WHAT THIS TASK INVOLVES >> Your job is to report every line of the entries that has "lines".

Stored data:
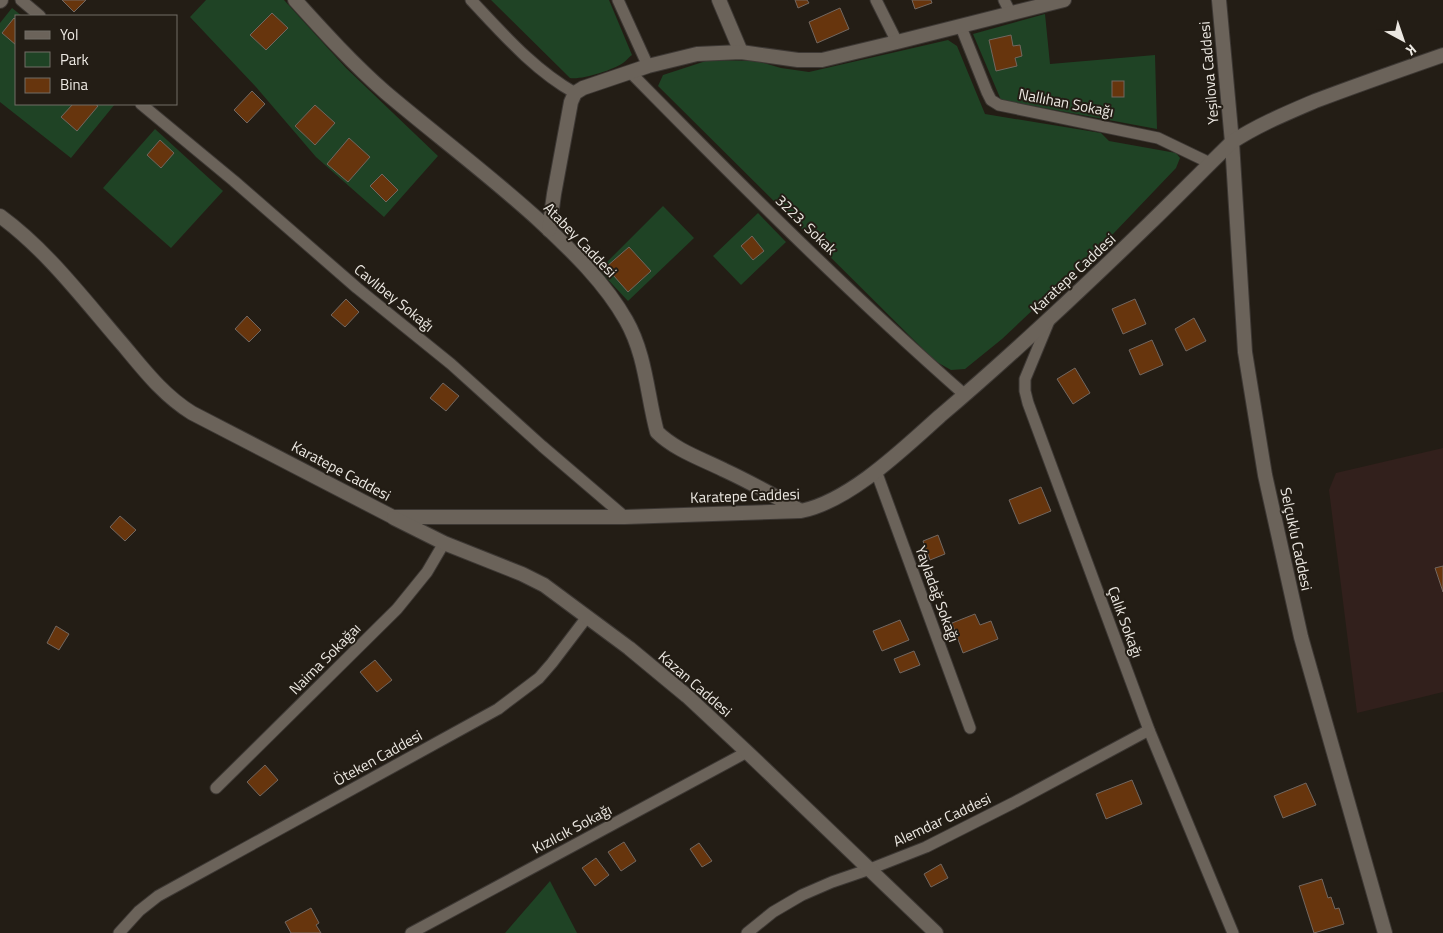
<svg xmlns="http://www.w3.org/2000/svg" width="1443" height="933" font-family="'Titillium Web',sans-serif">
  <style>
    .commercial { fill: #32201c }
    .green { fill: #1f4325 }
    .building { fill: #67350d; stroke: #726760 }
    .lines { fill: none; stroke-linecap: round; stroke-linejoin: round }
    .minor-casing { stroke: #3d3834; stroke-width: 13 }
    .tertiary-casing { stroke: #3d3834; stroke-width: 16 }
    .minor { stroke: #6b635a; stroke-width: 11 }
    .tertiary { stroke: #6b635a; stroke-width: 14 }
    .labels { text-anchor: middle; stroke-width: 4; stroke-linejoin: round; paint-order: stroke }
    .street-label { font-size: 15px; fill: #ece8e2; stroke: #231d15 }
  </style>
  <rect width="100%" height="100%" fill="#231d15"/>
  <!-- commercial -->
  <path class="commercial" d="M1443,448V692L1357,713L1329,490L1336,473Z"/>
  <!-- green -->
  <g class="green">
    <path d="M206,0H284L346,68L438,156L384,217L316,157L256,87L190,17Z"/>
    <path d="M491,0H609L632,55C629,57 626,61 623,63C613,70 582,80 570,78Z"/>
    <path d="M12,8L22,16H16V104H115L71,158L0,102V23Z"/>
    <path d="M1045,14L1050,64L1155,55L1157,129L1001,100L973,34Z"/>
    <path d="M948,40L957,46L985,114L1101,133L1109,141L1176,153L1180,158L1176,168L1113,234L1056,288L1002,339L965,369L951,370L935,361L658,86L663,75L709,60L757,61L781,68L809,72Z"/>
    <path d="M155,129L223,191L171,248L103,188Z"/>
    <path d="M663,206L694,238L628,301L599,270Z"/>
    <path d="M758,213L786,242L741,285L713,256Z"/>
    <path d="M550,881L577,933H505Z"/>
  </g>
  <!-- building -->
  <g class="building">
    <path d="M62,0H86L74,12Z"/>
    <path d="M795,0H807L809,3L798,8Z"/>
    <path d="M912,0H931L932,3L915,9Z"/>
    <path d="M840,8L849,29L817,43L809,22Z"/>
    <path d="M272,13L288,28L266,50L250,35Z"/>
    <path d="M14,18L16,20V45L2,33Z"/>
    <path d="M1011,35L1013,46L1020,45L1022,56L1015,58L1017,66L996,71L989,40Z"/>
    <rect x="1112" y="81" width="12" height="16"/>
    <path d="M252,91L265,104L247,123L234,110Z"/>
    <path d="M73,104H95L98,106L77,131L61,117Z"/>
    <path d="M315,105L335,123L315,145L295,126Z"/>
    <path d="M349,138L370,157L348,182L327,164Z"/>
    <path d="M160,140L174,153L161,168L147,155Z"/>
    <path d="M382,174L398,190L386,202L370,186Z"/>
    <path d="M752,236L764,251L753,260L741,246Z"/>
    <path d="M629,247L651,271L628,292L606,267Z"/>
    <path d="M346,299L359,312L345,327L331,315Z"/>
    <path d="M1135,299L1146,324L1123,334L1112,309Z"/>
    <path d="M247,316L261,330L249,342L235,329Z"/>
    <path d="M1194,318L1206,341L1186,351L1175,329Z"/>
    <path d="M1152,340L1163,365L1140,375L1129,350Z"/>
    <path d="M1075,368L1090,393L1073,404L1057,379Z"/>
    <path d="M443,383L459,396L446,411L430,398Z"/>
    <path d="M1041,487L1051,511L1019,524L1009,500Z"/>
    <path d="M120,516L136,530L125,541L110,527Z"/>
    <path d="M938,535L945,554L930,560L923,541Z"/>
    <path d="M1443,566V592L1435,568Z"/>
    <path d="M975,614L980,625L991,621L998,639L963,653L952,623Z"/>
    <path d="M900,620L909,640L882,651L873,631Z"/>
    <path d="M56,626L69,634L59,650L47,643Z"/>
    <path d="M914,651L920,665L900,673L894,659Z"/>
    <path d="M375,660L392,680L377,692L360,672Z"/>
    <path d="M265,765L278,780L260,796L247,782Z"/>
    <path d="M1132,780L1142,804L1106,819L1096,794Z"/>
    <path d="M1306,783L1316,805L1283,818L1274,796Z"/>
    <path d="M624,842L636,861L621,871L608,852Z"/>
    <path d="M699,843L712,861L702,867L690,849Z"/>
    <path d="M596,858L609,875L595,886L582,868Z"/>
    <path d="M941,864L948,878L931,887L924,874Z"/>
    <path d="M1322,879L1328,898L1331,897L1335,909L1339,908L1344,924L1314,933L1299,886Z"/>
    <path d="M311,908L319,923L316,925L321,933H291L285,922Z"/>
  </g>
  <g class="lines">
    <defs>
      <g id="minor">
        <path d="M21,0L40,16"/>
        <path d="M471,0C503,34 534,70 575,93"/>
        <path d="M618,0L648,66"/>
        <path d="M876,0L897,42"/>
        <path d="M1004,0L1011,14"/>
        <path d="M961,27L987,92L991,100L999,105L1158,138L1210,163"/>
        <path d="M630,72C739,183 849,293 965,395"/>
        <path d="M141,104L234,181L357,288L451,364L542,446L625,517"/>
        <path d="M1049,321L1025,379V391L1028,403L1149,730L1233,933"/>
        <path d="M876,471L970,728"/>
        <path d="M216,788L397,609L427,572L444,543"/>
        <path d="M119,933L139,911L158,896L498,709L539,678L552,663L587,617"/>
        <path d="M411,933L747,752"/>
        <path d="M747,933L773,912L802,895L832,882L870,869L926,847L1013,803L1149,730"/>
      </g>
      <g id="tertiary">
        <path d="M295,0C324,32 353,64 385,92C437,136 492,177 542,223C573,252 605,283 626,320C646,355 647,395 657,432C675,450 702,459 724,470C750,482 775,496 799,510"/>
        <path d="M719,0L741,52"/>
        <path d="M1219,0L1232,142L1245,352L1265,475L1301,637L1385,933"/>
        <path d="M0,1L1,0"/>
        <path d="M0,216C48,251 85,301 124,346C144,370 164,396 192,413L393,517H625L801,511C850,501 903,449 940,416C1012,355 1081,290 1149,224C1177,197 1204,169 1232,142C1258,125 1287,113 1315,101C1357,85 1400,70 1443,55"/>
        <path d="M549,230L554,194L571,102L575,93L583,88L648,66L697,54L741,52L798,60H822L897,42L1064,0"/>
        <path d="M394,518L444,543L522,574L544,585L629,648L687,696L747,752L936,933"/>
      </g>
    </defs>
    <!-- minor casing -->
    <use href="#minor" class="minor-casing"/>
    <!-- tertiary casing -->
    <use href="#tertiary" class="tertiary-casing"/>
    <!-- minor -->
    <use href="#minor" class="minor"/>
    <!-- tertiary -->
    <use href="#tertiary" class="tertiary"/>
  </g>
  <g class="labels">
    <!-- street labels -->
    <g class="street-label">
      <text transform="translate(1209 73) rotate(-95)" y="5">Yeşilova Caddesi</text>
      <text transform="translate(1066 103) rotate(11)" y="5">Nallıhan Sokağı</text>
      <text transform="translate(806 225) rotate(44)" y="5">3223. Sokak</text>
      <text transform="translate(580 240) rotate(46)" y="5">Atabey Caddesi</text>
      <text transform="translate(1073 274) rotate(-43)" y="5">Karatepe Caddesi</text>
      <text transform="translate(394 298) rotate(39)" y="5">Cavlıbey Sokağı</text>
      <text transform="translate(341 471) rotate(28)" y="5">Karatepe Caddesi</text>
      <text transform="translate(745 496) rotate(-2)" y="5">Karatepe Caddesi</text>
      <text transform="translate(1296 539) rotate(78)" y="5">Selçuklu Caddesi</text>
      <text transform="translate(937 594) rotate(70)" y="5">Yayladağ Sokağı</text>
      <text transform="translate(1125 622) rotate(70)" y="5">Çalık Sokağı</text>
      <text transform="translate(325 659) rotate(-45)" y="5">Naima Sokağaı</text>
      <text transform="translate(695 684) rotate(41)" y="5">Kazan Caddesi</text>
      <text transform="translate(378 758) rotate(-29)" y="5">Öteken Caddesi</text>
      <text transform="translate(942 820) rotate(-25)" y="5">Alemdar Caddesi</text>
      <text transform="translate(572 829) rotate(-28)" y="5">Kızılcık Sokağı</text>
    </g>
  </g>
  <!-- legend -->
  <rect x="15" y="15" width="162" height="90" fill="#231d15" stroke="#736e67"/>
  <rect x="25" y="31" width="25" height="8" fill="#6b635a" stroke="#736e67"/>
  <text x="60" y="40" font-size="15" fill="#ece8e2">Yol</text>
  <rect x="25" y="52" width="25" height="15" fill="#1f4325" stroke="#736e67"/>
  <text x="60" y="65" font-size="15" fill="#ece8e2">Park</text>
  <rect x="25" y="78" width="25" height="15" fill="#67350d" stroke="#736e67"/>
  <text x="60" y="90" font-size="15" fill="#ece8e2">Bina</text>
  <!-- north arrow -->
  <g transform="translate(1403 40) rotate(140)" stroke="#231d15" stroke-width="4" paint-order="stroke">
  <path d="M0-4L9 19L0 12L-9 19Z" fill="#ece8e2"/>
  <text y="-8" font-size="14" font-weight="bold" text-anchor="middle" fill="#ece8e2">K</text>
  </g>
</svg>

SOLUTION FOR THIS EXERCISE >>
    .lines { fill: none; stroke-linecap: round; stroke-linejoin: round }
  <g class="lines">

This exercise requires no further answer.